Un terzo dato da tenere presente, è che occorre predisporsi come Europa non a una situazione di caos nel mondo dove ognuno va per conto suo, bensì, al contrario ad un confronto con nuove potenze perlopiù desiderose di fare da stimolo alla riforma delle organizzazioni mondiali e a rafforzare il ruolo dell’Onu nel ridurre le ancora notevoli disparità fra Nord e Sud del mondo. Infatti, il rafforzamento della loro sovranità viene inteso dai BRICS in modo del tutto diverso da quello dei partiti sovranisti occidentali che puntano ad allentare i legami con le organizzazioni internazionali. I BRICS, come altre grandi organizzazioni internazionali, questo legami li vogliono rafforzare a partire da un maggior impegno nella attuazione, secondo programmi in linea con le diverse situazioni regionali, dell’agenda ONU sulla sostenibilità.

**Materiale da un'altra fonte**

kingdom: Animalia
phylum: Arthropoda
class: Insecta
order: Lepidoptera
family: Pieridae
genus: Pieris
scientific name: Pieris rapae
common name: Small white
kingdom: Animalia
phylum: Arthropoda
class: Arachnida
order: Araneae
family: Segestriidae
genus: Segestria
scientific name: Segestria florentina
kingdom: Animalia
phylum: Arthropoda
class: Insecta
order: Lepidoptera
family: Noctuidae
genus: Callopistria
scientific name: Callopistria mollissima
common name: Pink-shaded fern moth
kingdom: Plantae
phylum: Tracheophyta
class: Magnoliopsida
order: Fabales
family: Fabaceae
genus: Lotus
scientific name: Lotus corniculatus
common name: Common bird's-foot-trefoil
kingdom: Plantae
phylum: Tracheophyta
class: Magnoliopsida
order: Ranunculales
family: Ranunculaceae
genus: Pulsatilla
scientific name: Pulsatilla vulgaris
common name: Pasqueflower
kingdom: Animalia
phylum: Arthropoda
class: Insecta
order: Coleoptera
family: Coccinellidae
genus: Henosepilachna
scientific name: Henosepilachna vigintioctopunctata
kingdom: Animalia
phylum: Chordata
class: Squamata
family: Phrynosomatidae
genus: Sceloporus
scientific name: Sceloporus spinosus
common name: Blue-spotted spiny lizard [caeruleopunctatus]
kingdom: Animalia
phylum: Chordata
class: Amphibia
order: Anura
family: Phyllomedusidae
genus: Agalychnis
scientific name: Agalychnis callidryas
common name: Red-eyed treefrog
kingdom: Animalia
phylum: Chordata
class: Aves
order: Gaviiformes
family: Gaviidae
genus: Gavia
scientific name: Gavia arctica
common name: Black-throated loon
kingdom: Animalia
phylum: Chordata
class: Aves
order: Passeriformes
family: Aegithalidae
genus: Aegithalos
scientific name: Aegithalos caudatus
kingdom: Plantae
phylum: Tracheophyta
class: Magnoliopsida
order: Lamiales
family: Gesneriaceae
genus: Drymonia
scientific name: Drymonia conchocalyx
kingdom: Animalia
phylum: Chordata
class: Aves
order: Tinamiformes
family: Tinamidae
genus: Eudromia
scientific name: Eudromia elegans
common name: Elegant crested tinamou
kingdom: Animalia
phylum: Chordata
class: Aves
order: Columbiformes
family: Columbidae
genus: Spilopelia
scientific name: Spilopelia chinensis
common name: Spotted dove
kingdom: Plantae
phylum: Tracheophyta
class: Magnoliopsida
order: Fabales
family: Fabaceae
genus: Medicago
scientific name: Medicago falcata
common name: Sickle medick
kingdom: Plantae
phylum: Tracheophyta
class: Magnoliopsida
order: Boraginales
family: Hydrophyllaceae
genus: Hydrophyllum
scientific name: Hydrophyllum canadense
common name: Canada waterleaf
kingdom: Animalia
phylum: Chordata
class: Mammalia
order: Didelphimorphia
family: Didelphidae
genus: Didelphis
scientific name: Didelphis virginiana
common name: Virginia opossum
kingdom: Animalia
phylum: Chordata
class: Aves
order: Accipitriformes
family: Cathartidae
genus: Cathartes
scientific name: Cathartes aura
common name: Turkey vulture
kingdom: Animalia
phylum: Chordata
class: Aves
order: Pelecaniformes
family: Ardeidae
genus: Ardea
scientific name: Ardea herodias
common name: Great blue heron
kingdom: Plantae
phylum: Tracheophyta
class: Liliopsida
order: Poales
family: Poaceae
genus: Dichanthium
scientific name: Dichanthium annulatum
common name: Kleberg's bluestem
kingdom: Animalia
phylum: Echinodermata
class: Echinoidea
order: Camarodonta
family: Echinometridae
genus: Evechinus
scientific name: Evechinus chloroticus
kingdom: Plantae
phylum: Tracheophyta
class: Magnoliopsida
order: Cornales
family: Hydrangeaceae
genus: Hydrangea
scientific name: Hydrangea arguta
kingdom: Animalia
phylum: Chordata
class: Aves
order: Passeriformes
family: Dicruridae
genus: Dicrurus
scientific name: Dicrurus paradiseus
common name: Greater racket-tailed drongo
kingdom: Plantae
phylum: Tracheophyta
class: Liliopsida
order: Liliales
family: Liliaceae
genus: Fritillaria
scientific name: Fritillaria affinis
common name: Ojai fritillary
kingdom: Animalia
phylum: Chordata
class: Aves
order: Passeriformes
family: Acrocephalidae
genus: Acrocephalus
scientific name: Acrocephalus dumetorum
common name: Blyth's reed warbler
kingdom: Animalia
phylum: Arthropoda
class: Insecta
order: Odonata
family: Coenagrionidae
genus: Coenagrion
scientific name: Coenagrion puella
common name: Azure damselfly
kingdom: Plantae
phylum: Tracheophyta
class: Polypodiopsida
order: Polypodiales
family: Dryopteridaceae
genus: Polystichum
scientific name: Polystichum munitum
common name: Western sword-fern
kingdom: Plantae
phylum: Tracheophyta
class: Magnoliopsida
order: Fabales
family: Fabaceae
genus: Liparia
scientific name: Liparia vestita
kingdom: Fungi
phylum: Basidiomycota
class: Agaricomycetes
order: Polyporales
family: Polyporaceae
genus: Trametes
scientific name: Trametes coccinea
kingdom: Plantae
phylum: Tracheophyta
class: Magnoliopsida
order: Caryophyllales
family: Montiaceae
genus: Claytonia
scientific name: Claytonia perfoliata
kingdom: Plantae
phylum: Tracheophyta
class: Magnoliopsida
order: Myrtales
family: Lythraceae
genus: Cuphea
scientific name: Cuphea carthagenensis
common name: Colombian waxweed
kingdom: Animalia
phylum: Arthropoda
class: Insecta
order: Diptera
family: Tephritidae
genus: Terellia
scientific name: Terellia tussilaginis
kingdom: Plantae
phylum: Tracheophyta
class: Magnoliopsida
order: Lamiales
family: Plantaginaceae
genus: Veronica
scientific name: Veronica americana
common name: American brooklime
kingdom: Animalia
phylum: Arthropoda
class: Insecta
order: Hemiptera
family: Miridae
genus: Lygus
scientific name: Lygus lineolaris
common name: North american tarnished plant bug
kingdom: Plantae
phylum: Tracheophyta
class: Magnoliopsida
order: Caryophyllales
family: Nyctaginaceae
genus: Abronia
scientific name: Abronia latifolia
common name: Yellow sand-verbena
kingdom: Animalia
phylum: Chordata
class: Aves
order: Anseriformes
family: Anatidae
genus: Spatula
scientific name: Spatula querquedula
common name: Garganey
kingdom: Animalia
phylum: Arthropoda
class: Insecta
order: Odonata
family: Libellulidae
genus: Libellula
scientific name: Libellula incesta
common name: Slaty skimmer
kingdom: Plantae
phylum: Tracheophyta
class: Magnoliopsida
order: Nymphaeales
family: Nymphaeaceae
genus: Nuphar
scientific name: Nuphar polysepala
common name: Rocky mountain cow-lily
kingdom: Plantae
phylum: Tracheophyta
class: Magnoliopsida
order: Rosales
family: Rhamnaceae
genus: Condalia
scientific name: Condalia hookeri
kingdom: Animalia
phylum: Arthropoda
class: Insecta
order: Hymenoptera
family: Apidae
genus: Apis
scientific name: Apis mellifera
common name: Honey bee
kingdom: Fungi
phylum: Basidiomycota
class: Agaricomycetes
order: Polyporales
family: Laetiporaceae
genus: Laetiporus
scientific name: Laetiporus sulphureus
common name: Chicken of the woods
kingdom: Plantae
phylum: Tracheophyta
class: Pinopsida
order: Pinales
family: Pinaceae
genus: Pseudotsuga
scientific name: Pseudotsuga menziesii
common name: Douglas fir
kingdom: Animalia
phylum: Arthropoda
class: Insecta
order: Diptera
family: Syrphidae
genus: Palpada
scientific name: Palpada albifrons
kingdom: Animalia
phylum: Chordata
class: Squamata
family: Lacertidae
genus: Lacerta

Le riforme che servono all’Europa e al Paese, devono andare di pari passo con quella dell’ordine mondiale. In questa prospettiva ciò che i padri fondatori seppero concepire per l’Europa, va fatto ora in un’orizzonte globale, misurandosi con i cambiamenti geopolitici in atto, sforzandosi di comprenderli nella loro reale natura per porre le basi di un nuovo e migliore sistema di governance mondiale.